▶ **Problem to work on**:
Transcribe the entries exactly; images are not part of the copy.

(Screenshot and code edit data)
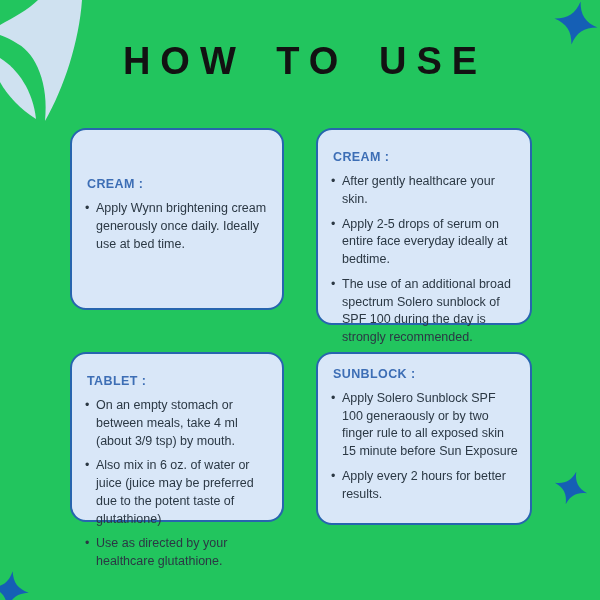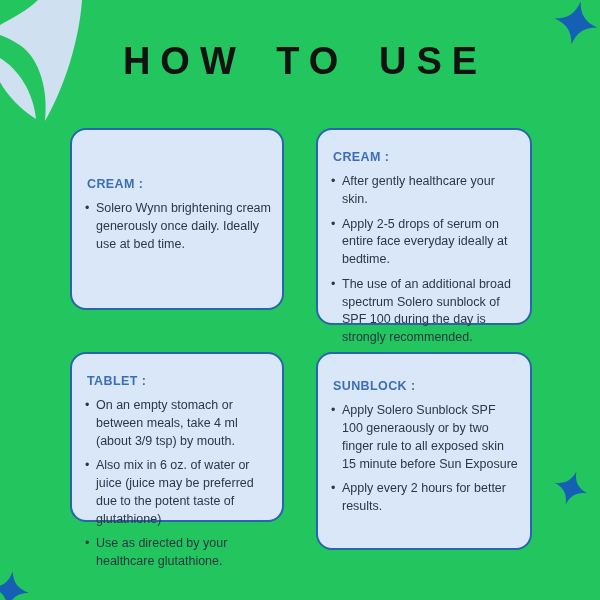--- a/index.html
+++ b/index.html
@@ -65,7 +65,7 @@
     <div class="card-title">CREAM :</div>
     <div class="bullet">
       <span class="dot">•</span>
-      <span class="txt">Solero Wynn brightening cream generously once daily. Ideally use at bed time.</span>
+      <span class="txt">Apply Wynn brightening cream generously once daily. Ideally use at bed time.</span>
     </div>
   </section>
 

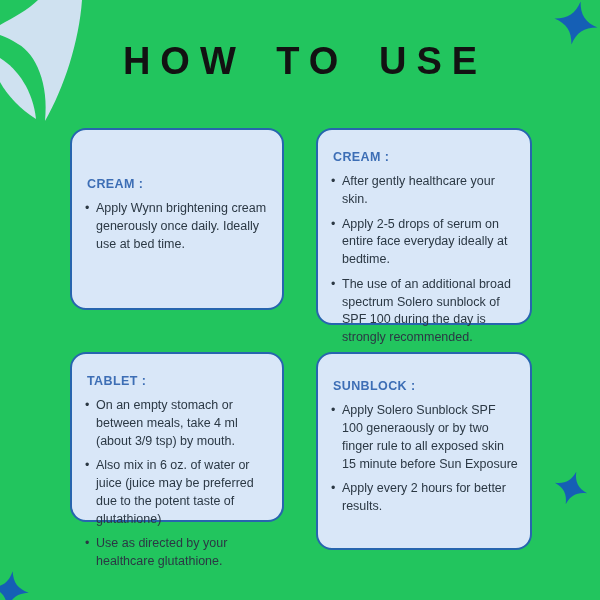--- a/index.html
+++ b/index.html
@@ -30,7 +30,7 @@
   .pos-tl{left:70px;top:128px;width:214px;height:182px;}
   .pos-tr{left:316px;top:128px;width:216px;height:197px;}
   .pos-bl{left:70px;top:352px;width:214px;height:170px;}
-  .pos-br{left:316px;top:352px;width:216px;height:198px;}
+  .pos-br{left:316px;top:352px;width:216px;height:173px;}
   .card-title{
     color:#3d6eb5;font-weight:bold;font-size:12.5px;
     letter-spacing:.4px;margin:0 0 9px 2px;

▶ **Task solution**:
--- a/index.html
+++ b/index.html
@@ -65,7 +65,7 @@
     <div class="card-title">CREAM :</div>
     <div class="bullet">
       <span class="dot">•</span>
-      <span class="txt">Solero Wynn brightening cream generously once daily. Ideally use at bed time.</span>
+      <span class="txt">Apply Wynn brightening cream generously once daily. Ideally use at bed time.</span>
     </div>
   </section>
 

--- a/index.html
+++ b/index.html
@@ -30,7 +30,7 @@
   .pos-tl{left:70px;top:128px;width:214px;height:182px;}
   .pos-tr{left:316px;top:128px;width:216px;height:197px;}
   .pos-bl{left:70px;top:352px;width:214px;height:170px;}
-  .pos-br{left:316px;top:352px;width:216px;height:198px;}
+  .pos-br{left:316px;top:352px;width:216px;height:173px;}
   .card-title{
     color:#3d6eb5;font-weight:bold;font-size:12.5px;
     letter-spacing:.4px;margin:0 0 9px 2px;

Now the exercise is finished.